Job item. Which lines in the records below contain the word "corners"? Report each of them.

Data for this task.
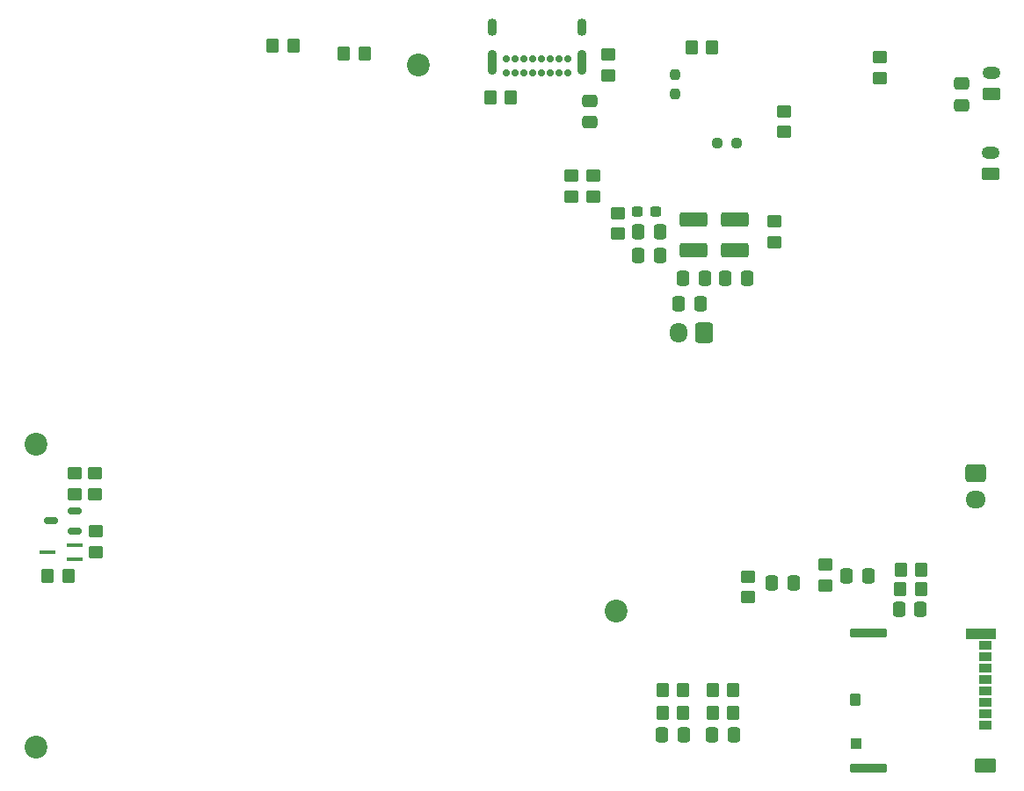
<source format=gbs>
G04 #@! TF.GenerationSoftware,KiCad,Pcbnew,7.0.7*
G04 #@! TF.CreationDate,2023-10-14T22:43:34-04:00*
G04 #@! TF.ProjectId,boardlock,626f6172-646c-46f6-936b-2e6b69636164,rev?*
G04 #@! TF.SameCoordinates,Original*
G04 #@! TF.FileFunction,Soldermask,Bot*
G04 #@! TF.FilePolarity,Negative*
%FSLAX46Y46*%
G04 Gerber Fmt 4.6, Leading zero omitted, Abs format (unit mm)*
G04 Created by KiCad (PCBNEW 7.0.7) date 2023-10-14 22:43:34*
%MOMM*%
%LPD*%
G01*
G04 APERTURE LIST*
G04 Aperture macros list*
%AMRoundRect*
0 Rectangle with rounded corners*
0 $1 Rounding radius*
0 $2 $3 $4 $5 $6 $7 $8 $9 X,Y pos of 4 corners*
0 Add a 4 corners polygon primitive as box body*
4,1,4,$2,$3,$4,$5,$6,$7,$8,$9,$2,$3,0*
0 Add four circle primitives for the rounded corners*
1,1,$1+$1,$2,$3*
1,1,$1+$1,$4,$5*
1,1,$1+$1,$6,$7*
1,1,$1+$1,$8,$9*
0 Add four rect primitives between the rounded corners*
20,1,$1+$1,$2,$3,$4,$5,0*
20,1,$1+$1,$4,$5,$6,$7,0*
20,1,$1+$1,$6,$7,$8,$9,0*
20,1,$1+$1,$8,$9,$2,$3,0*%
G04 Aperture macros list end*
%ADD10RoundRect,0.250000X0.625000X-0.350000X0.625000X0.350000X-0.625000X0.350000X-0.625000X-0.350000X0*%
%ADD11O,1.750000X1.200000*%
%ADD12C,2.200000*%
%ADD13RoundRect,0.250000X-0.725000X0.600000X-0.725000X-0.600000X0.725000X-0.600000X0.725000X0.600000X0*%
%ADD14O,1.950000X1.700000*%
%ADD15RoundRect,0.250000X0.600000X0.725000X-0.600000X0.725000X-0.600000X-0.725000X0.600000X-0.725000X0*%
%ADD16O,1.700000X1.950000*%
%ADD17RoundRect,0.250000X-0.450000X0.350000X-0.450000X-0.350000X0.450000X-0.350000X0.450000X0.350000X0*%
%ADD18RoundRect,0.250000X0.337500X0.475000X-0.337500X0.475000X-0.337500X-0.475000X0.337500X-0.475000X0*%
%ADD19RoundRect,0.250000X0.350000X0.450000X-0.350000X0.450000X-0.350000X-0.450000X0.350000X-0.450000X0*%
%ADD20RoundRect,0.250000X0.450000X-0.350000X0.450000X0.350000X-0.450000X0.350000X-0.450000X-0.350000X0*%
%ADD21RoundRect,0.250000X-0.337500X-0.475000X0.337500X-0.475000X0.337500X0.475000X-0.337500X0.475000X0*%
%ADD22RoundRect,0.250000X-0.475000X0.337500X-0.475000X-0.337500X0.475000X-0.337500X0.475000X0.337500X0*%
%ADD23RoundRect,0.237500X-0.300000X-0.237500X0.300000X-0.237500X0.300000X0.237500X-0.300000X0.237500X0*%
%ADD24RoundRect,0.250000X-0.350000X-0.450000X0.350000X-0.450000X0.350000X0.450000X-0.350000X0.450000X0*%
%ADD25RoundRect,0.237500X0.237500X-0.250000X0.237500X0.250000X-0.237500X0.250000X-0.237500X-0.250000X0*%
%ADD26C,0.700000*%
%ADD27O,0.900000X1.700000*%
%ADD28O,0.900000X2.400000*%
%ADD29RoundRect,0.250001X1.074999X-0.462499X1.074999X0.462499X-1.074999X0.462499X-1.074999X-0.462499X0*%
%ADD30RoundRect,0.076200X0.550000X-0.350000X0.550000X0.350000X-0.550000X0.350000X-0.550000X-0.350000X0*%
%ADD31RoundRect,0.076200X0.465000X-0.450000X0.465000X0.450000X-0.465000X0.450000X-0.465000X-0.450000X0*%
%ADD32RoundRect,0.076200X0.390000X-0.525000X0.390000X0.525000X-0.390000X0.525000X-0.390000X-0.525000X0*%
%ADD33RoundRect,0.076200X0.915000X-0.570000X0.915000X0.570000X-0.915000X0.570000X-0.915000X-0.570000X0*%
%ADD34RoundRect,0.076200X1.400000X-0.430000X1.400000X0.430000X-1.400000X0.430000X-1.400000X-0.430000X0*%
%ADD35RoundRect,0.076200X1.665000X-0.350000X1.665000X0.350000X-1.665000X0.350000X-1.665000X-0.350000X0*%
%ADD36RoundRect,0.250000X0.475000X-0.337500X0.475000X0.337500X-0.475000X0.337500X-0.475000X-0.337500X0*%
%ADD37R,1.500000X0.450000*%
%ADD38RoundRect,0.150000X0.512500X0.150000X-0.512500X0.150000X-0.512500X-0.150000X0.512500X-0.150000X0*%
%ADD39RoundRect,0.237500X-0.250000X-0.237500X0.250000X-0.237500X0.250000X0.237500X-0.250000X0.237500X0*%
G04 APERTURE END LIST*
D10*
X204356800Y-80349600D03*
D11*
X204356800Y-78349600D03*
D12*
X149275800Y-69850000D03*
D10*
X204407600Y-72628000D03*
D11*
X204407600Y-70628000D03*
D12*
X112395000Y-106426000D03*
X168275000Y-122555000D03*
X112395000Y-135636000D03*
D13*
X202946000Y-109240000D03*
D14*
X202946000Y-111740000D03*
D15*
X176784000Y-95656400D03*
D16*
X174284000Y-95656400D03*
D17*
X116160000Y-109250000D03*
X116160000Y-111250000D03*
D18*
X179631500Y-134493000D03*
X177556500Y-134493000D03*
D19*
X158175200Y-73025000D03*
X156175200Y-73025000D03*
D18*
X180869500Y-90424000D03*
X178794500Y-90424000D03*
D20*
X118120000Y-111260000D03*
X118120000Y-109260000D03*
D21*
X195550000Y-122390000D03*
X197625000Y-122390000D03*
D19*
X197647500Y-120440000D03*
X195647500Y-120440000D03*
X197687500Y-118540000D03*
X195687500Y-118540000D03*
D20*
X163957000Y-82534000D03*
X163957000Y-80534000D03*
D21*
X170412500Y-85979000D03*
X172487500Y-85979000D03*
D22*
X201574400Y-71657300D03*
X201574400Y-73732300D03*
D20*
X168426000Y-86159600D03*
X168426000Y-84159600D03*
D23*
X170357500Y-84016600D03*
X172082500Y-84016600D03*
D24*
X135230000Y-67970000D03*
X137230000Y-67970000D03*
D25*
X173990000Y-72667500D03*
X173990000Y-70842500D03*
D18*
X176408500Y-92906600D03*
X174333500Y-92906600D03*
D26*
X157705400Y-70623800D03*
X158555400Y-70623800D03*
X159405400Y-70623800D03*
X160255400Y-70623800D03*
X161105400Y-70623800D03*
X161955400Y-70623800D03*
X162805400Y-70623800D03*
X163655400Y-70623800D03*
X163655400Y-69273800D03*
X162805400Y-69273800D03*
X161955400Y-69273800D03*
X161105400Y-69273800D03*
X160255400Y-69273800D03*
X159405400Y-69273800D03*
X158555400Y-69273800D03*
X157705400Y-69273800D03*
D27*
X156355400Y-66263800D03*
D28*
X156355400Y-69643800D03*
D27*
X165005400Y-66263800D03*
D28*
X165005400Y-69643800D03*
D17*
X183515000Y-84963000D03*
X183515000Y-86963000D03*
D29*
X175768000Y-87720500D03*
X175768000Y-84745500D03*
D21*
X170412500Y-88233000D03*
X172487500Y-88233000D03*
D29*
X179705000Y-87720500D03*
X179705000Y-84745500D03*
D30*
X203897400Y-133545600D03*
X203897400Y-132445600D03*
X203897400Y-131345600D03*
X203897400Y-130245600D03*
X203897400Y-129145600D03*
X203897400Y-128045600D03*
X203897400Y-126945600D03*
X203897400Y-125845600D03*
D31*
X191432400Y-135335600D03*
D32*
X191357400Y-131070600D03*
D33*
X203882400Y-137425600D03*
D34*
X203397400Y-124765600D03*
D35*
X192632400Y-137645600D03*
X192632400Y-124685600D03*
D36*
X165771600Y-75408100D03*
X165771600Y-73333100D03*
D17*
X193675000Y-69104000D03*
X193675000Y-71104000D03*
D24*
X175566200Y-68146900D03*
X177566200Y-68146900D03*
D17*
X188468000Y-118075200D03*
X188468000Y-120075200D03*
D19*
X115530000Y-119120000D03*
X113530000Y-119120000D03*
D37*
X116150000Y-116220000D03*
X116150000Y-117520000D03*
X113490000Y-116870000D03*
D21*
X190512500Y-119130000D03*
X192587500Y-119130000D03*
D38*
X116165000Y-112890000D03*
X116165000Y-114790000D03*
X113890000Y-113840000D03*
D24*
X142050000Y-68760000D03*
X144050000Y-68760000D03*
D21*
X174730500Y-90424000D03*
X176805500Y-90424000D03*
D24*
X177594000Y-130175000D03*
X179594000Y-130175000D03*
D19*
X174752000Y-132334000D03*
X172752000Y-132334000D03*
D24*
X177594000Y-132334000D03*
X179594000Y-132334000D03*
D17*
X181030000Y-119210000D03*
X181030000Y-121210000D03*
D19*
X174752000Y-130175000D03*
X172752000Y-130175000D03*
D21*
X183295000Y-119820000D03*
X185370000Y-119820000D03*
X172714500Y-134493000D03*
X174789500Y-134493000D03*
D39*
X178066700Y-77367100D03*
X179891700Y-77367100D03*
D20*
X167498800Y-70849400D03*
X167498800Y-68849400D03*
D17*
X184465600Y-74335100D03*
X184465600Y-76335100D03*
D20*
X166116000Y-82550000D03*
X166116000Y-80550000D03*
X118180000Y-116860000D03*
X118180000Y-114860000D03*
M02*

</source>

Solution to the problem.
0 Rectangle with rounded corners*
0 $2 $3 $4 $5 $6 $7 $8 $9 X,Y pos of 4 corners*
0 Add a 4 corners polygon primitive as box body*
0 Add four circle primitives for the rounded corners*
0 Add four rect primitives between the rounded corners*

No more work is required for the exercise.